Thursday 10 June 2010

Dr Darren's Dilemma

This is the next installment of the continuing story of Darren Roberts, klutz extraordinaire, who has just dropped a spanner on a passing woman while working as a cash-in-hand scaffolder (click here for chapter one):

Chapter 2

Darren looked down at the woman, and squeezed her hand. “You're going to make it”, he said, mainly to himself. His eyes took in the spreading pool of blood beneath her head, the loss of colour in her face, the breathing, getting shallower. He had no idea what he was doing, but he fumbled for her wrist. He'd seen enough of Holby City to know the basics, and while he had no way of measuring her heart rate or blood pressure, her pulse seemed strong. Unless that was the pulse in his finger? Had he heard that somewhere? Was there a pulse in his finger? He realised he was panicking, and tried to control his breathing.

Darren took off his hoodie and placed it over the woman, who had started to shiver, spasms shaking her shoulders and making her cough. He made a somewhat bizarre spectacle, half naked, kneeling in the road, the remainder of his hair product smeared over his forehead, like some kind of prize fighter cooing over a fallen opponent.

The foreman had now appeared, and he was furious. He frogmarched Darren down an alleyway and pushed him against a wall. “All you had to do was tighten the fucking bolts! What's the matter with you? What have you done?”

S'not my fault”, mumbled Darren. “Spanner slipped”

“Is that all you can say for yourself? Well fuck off. You're no use to me. If I get asked about this, I will tell them that you entered the site without my permission. You're not insured and you're working off the books. You're not taking me with you. Twat!”. He spat the last word and turned on his heel. Then he turned back. “You know, when I saw you this morning, dressed like that, I thought I'd never get my men to work for laughing at you. Now I'm glad. No-one will believe you belong here. And that's because you don't. Fuck off!” He turned again and tried to get his crew back to work. But there was way too much excitement for that. Darren returned to his roadside vigil and knelt once more at the woman's side.

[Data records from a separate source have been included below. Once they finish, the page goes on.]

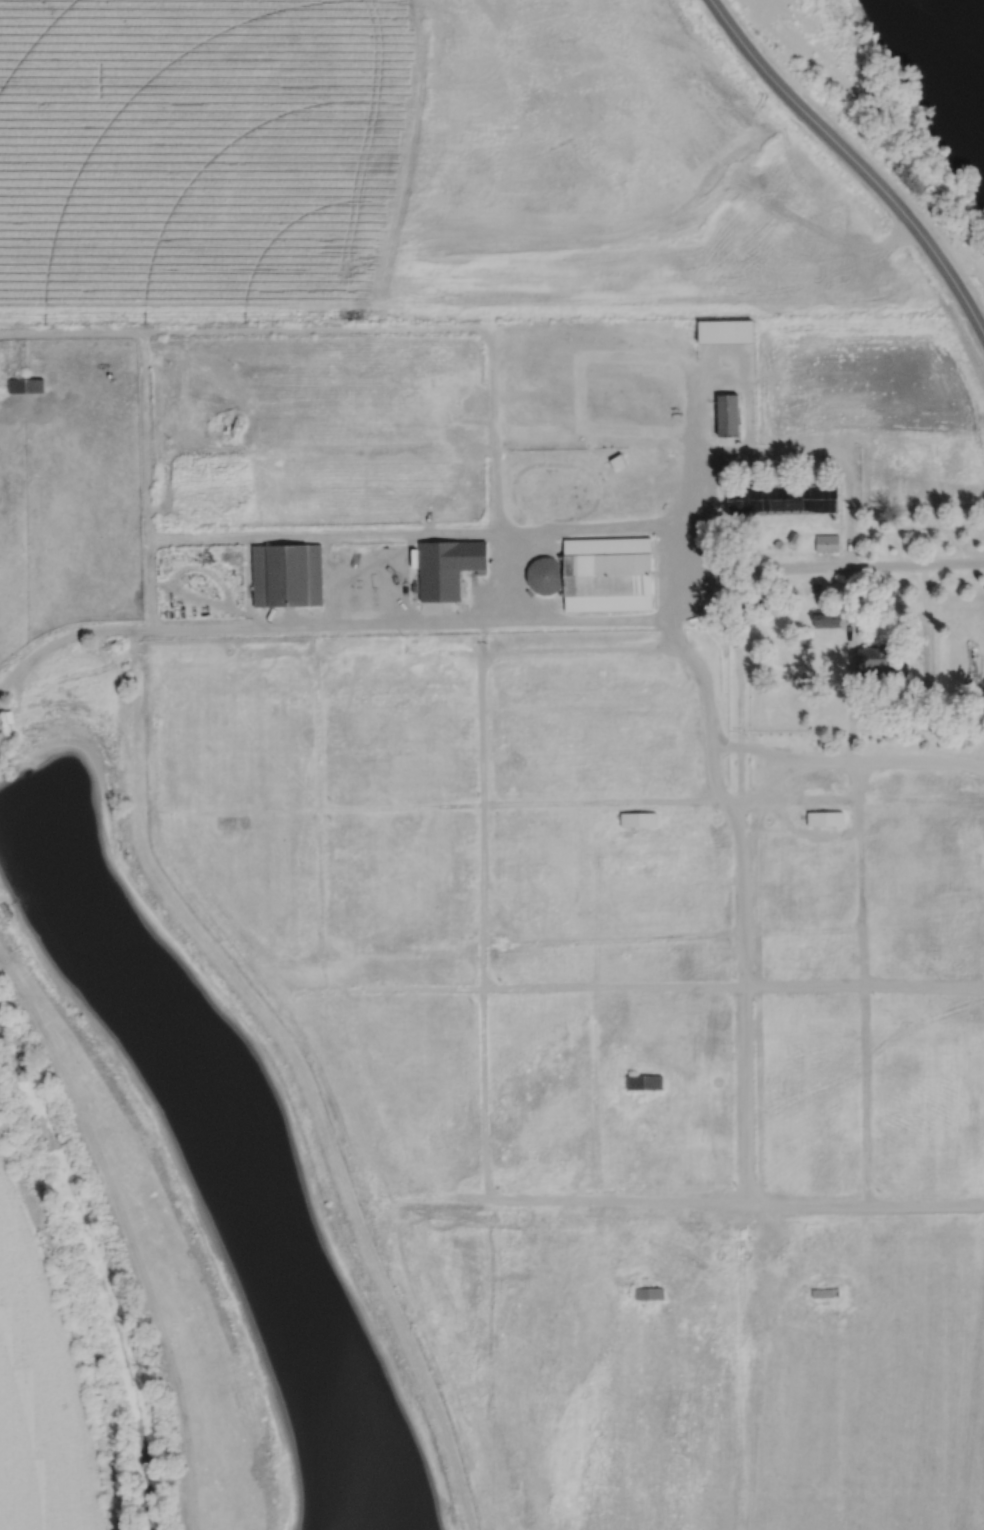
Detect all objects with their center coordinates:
river: (981, 2)
road: (855, 161)
crop: (406, 168)
road: (386, 327)
building: (724, 329)
building: (257, 369)
building: (26, 385)
building: (727, 413)
road: (881, 435)
road: (935, 447)
road: (75, 449)
building: (617, 461)
road: (147, 479)
building: (482, 490)
road: (848, 496)
building: (782, 498)
building: (261, 505)
road: (615, 526)
road: (321, 534)
building: (717, 536)
building: (778, 542)
building: (826, 542)
building: (740, 556)
building: (448, 567)
building: (608, 574)
building: (287, 575)
building: (545, 575)
road: (328, 579)
road: (249, 581)
building: (747, 610)
road: (889, 617)
building: (826, 618)
road: (504, 619)
building: (828, 630)
road: (671, 632)
road: (156, 654)
road: (927, 660)
building: (883, 661)
road: (895, 711)
road: (155, 730)
road: (765, 750)
road: (880, 758)
road: (463, 803)
road: (318, 807)
building: (824, 816)
building: (636, 817)
road: (810, 832)
road: (743, 1059)
road: (299, 1070)
building: (643, 1081)
road: (428, 1194)
road: (613, 1196)
road: (925, 1203)
road: (126, 1232)
road: (387, 1246)
building: (828, 1290)
building: (647, 1293)
crop: (40, 1391)
road: (732, 1489)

Thankfully one of the gathering crowd had called an ambulance, and after a brief wait, it pulled up next to the building site. Two paramedics got out, and quickly made their way to the scene of the accident. While the female one started to speak to the woman, getting her to count fingers and name the prime minister, the male one urged Darren out of the way, and took his place at the woman's side. He took the pulse (fifty) and the blood pressure (eighty over sixty) and shot a concerned glance at his colleague. “We need to get this woman to hospital now. Her pulse is faint and her blood pressure is very low. She's lost a lot of blood and needs an immediate transfusion, a skull X-ray, possibly an MRI scan. There's a swelling that may well be a sub-dural haematoma”. They carefully moved the victim onto a stretcher, applied a dressing to the back of her head, let the ambulance's lift manoeuvre the gurney into place and locked it into position.

“Can I come with her?” blurted Darren, all pretence at cool long left by the wayside. “I was the one who...” He looked down to avoid the eye of his foreman, who watched him intently. “I was the one who found her”.

The paramedic looked at him and nodded. “Yes, the police will want to interview you about this. Jump in.”

Darren put on his now bloody hoodie and entered the ambulance with a sense of trepidation. There were no good outcomes from this. If he admitted to working illegally, he would lose his benefits, probably get fined by the DSS and almost certainly get a good hiding from the foreman, maybe even the whole crew. If he didn't, and went along with the foreman's story that he trespassed onto the building site and presumably just dropped the spanner on the woman, he would get arrested for both crimes.

But these were matters to consider later. He sat beside the stretcher and held the woman's hand in his, squeezing it, waiting for a response. But the oxygen mask now covered her face and all was still beneath it. Her hand was flaccid in his. The bleeping of the heart monitor continued to play its vaguely comforting tune, but in a most disquieting tempo. It was noticeably slower than the machines he'd seen on TV.

The ambulance lurched forwards, the sirens started, and paramedics, victim and perpetrator started their journey towards the hospital.


2 comments:

  1. Ahhhhhhhhhh your such a tease, I suppose I'm gonna have to wait another month to find out where it goes from here

    ReplyDelete
  2. OK, I'll put you out of your misery. I'll try and do one chapter per week. How does that sound?